-- DIRECTIONS FOR THIS TASK --
Can you resume the 1964 interview transcript with Hitchcock after its final line?

-- EXCERPTED PASSAGE --
*** Begin section ***

Alfred Hitchcock was the creator of the classic horror movie Psycho and he is the
undisputed master of the thriller. In 1979, Hitchcook received the Life Achievement
Award of the American Film Institute. This Interview was taken in 1964, Hitchcock,
along with Bernard Herrmann, is being interviewed by Fletcher Markle.

Transcript
Markle: Quite so. Well, let us go on to further pictorial aspects of film making, you
first used color in rope, I believe, and ten of the fifteen films you’ve made since then
have been in color, though many producers seem to believe a thriller should always
be filmed in black and white, which do you prefer?

Hitchcock: I prefer color because there is plenty to dramatize in color by NOT using
color until you need it dramatically.

Markle: In the same way that music is often valuable?

Hitchcock: Sure. I think music is very good, especially when it is needed for silence.
(Smiles impishly)

Markle: The absence of it?

Hitchcock: Of course.

Markle: Obviously you think very highly of the work of Bernard Herrmann

Hitchcock: I certainly do.

Markle: He's been involved as the composer and conductor of the music in so many
of your recent films. How do you and Mr. Herrmann go about examining the
contribution of music in a film?

Hitchcock: I don't know. As far as I'm concerned he does as he likes.

*** End section ***

-- GIVEN ENTRIES --
*** Begin section ***

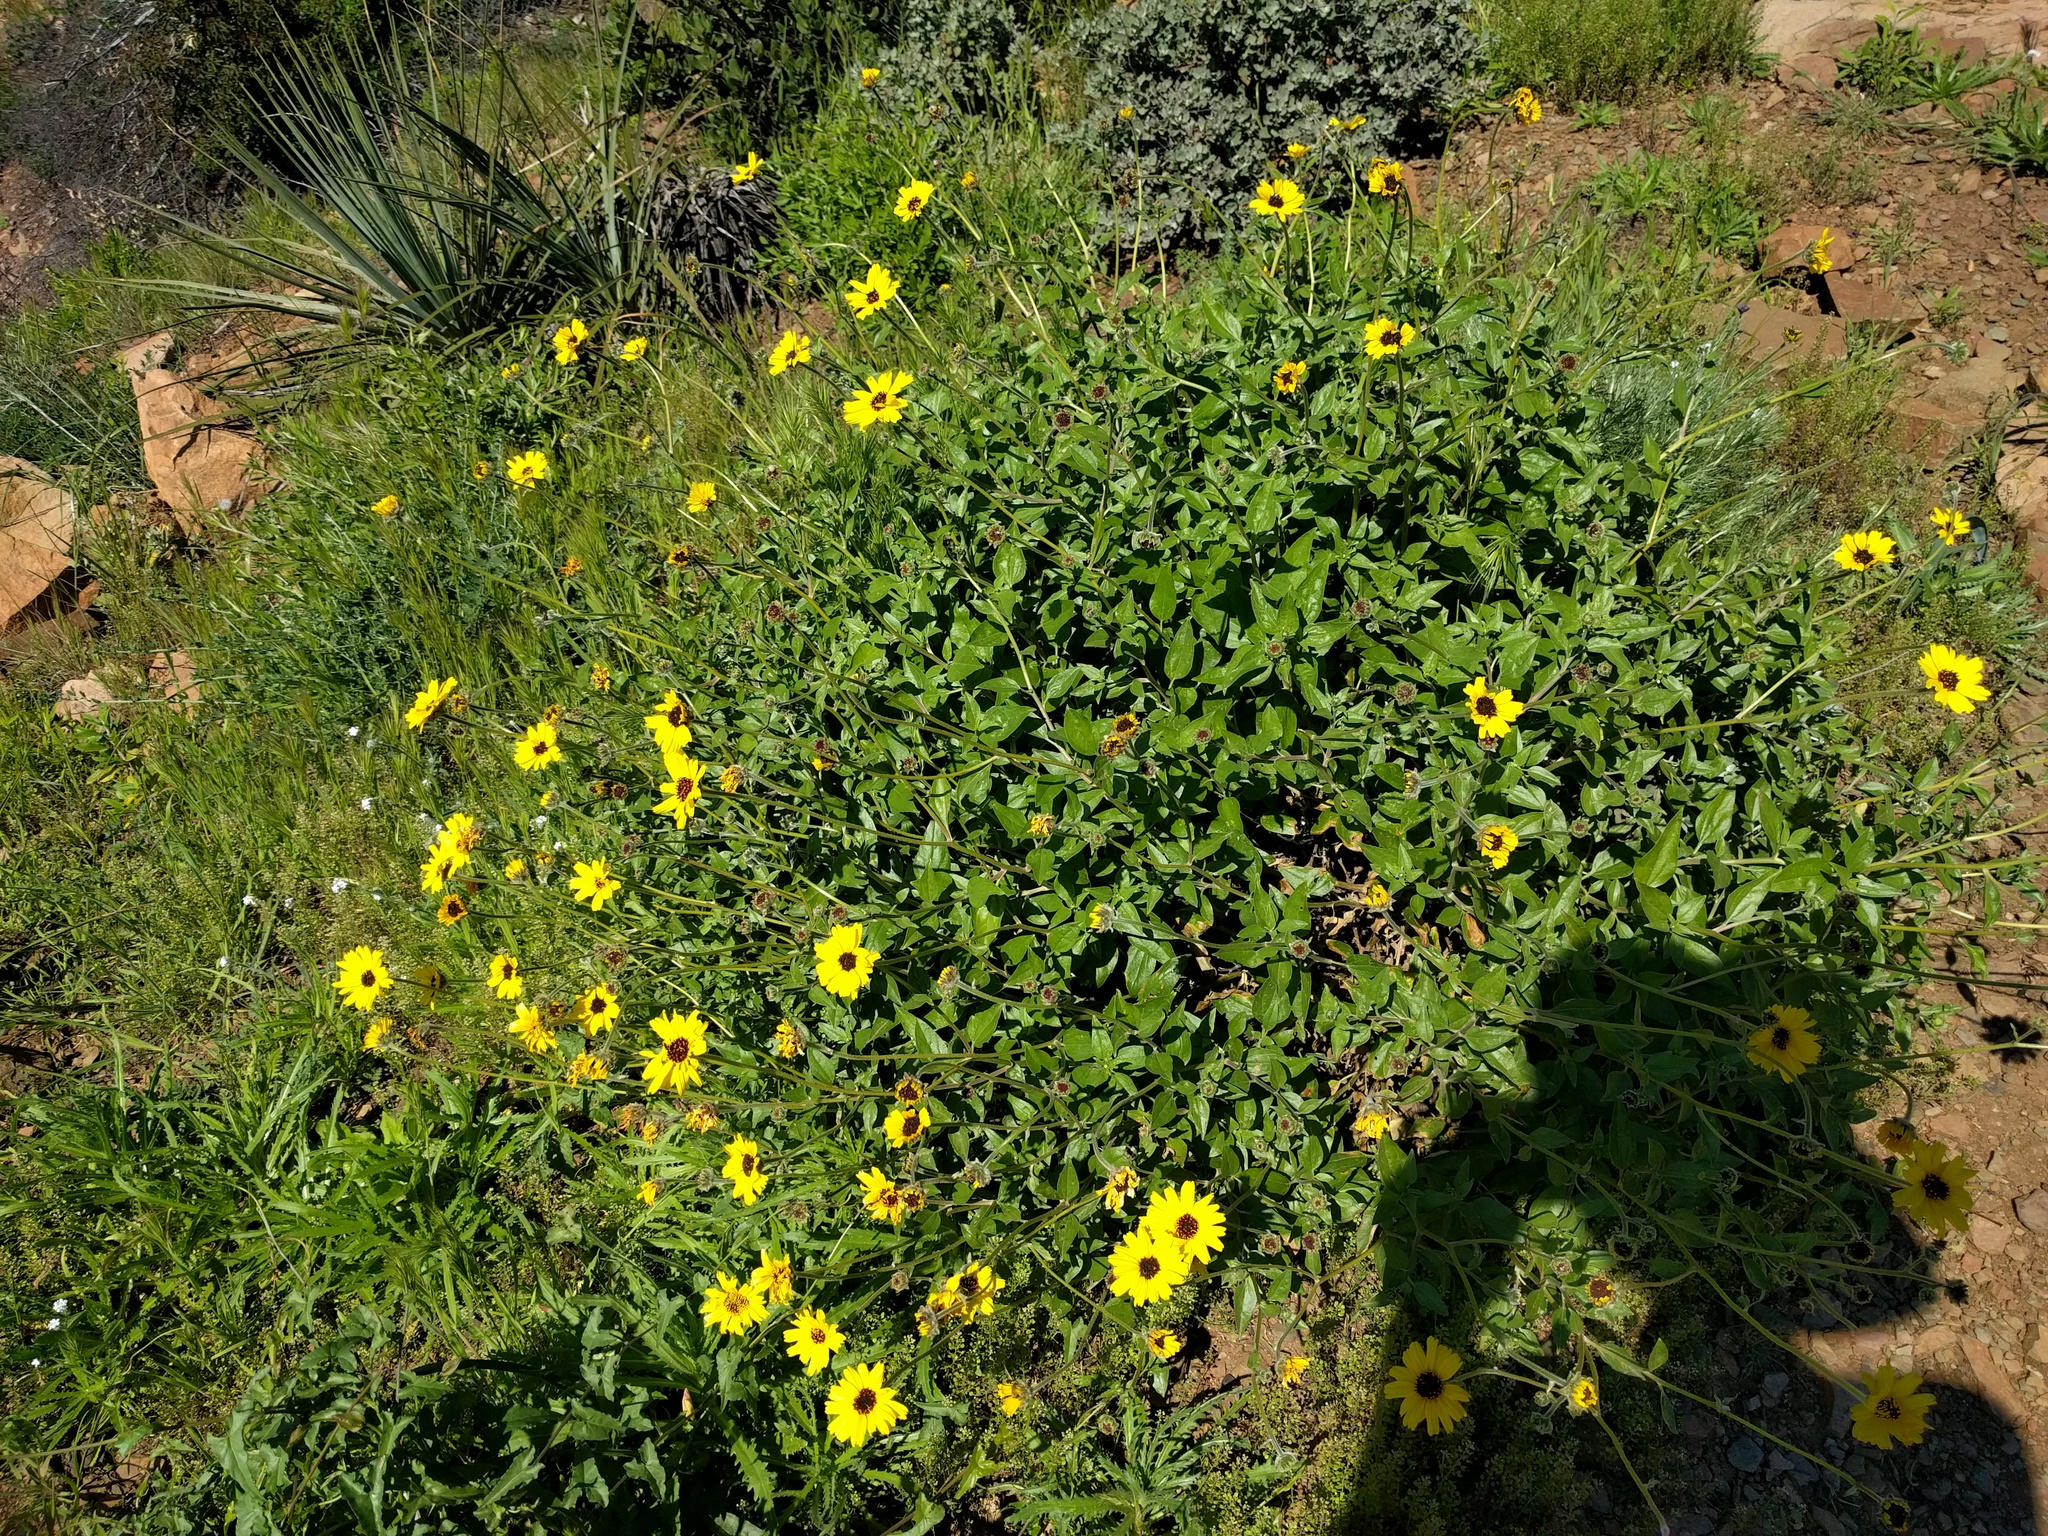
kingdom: Plantae
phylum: Tracheophyta
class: Magnoliopsida
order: Asterales
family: Asteraceae
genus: Encelia
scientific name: Encelia californica
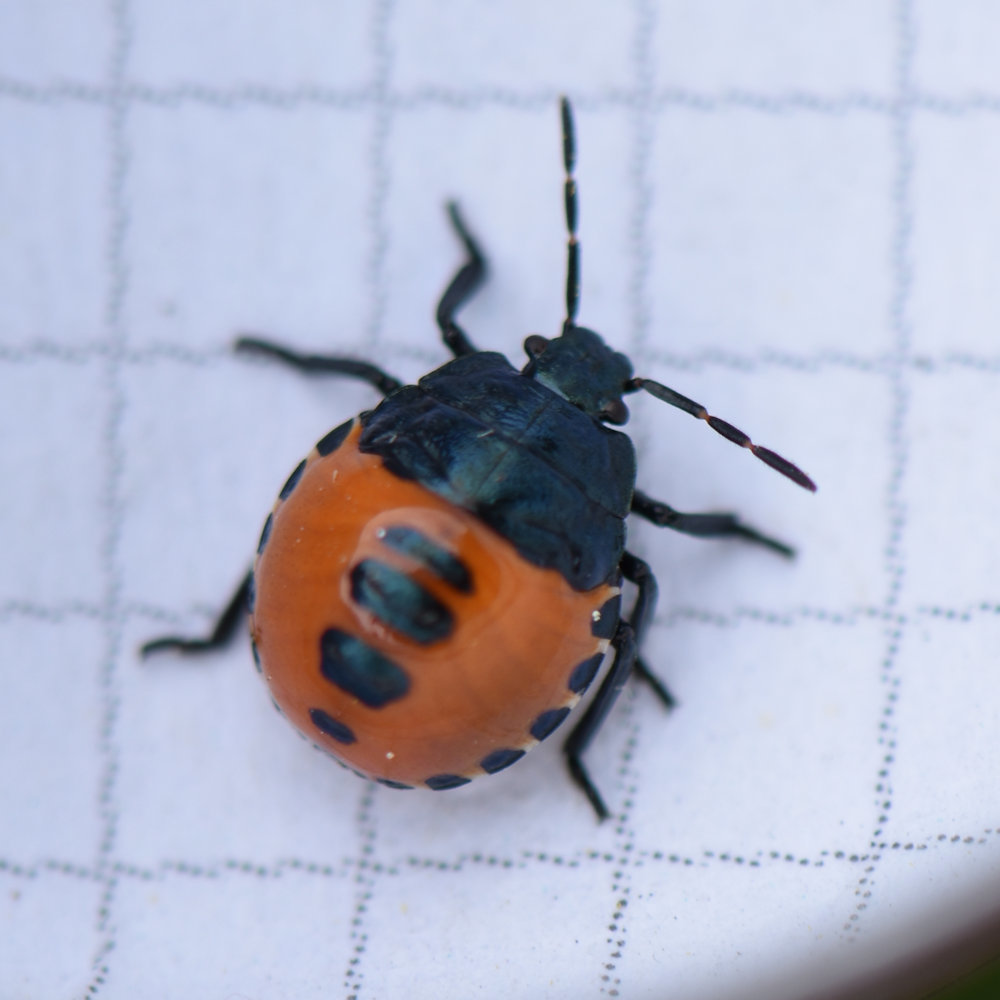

*** End section ***

-- EXERCISE ANSWER --
Herrmann: I'm brought it at the very beginning of the idea of a film. And by the time it
has gone through all its stages of being written and rewritten and the final process of
photographing it, I am so much a part of the whole thing that we have all begun to
think one way.

Hitchcock: But, I've always found with musicians you're in their hands anyway. What
can you do? So very often I've been asked - not necessarily by Mr. Herrmann, but by
other musicians - they say, "Come down, I want to know what you think of this." You
go down and you say, "I don't care for it." [And they say,] "Well you can't change it;
it's all scored." So the next time you take care and you say, "Can you play me some
and let me hear some before you go to the expense of an orchestra?" [And they say,]
"Oh no, no. You can't play it on a piano. It's not possible." So there is no way to find
out. So you are in the hands of a musician.

Herrmann: (Amused and a little taken aback) Well, ah, Psycho is a very good
example of the - if I might put it - of the freedom with which Hitch thinks about music.
Originally the plan was in our discussions not to have any music over any of the
murder scenes. However I differed with Hitch about this and I felt that music was
needed.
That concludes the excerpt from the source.